**EXERCISE:** Review the material line by line. Identify and copy every line that contains the string "fwrite".

**MATERIALS PROVIDED:**
__________________________________________________

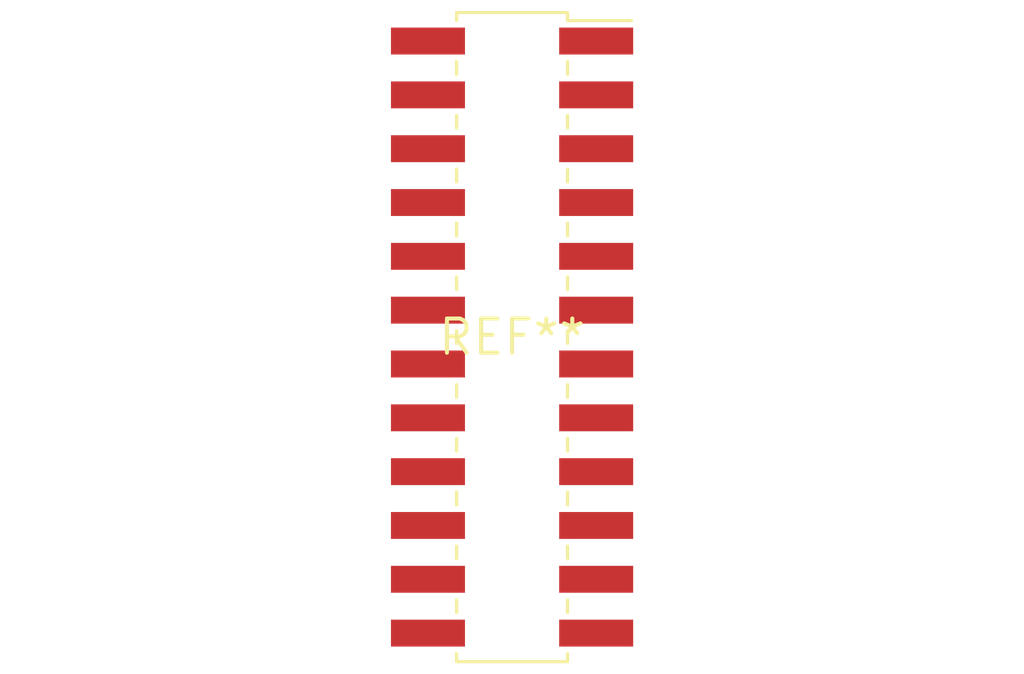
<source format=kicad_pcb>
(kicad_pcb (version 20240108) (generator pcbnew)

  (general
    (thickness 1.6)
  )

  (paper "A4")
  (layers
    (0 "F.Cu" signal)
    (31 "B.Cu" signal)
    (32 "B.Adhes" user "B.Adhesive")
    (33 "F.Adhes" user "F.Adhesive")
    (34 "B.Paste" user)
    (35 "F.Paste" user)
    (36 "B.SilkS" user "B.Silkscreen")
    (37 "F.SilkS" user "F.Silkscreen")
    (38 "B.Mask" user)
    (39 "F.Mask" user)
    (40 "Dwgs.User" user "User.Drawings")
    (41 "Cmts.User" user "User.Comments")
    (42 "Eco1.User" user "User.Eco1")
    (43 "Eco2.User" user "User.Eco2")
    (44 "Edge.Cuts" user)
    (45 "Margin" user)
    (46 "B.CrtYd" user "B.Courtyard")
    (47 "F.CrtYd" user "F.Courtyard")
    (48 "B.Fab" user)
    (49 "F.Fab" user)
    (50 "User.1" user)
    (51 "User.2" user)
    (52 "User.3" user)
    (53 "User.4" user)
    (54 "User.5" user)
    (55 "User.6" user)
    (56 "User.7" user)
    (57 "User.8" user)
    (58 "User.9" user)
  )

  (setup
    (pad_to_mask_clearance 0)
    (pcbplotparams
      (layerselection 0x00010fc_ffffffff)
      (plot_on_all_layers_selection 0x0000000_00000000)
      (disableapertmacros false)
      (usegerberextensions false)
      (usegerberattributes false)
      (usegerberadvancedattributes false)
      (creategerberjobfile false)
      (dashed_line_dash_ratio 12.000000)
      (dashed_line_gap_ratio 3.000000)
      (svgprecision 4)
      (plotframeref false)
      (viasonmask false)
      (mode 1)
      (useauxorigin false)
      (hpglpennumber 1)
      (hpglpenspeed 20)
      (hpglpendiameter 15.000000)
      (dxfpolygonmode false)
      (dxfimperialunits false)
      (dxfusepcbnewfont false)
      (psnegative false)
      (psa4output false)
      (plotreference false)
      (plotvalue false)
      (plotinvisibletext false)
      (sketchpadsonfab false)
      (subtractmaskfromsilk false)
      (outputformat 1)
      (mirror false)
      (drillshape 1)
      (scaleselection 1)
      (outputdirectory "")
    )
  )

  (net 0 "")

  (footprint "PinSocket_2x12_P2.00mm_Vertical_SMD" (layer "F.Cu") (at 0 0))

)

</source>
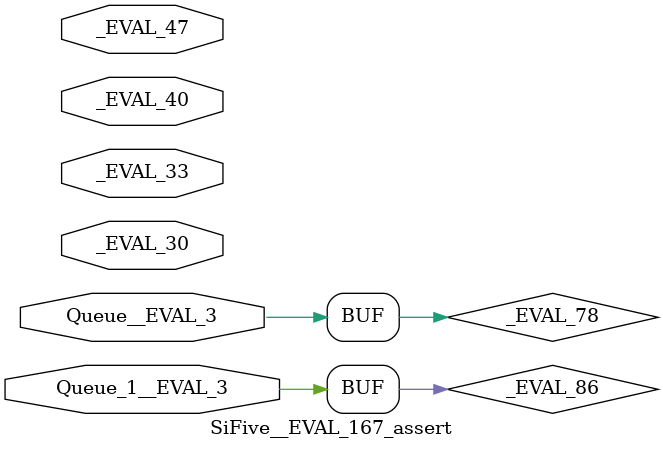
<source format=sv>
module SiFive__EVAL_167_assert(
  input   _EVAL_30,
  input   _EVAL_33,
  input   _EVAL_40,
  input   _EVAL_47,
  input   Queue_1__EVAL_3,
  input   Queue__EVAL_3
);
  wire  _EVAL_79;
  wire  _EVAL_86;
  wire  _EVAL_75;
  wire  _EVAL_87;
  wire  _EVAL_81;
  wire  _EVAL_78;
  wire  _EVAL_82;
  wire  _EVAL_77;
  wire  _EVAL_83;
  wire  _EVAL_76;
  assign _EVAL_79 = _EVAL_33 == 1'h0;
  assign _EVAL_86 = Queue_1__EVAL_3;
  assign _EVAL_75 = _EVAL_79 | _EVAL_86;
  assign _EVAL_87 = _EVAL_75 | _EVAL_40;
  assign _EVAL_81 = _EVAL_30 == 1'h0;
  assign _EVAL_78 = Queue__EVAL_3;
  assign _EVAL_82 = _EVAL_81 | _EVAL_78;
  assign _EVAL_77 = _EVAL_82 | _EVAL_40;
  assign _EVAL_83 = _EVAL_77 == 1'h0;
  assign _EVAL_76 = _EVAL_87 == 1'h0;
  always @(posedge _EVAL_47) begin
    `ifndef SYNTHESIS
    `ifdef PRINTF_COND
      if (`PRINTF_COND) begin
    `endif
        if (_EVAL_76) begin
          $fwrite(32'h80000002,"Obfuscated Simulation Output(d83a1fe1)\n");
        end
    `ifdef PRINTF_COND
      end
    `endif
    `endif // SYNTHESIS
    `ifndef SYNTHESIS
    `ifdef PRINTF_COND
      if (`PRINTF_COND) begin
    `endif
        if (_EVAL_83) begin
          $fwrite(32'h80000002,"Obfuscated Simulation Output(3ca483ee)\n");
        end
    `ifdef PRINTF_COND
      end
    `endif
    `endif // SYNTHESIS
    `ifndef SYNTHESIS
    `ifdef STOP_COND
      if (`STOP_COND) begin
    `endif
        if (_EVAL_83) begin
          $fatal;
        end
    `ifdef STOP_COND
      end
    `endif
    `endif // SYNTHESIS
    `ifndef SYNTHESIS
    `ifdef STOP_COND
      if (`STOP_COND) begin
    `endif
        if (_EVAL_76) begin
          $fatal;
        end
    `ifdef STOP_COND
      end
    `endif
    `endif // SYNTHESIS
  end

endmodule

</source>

__________________________________________________

**OUTPUT FOR THIS TASK:**
          $fwrite(32'h80000002,"Obfuscated Simulation Output(d83a1fe1)\n");
          $fwrite(32'h80000002,"Obfuscated Simulation Output(3ca483ee)\n");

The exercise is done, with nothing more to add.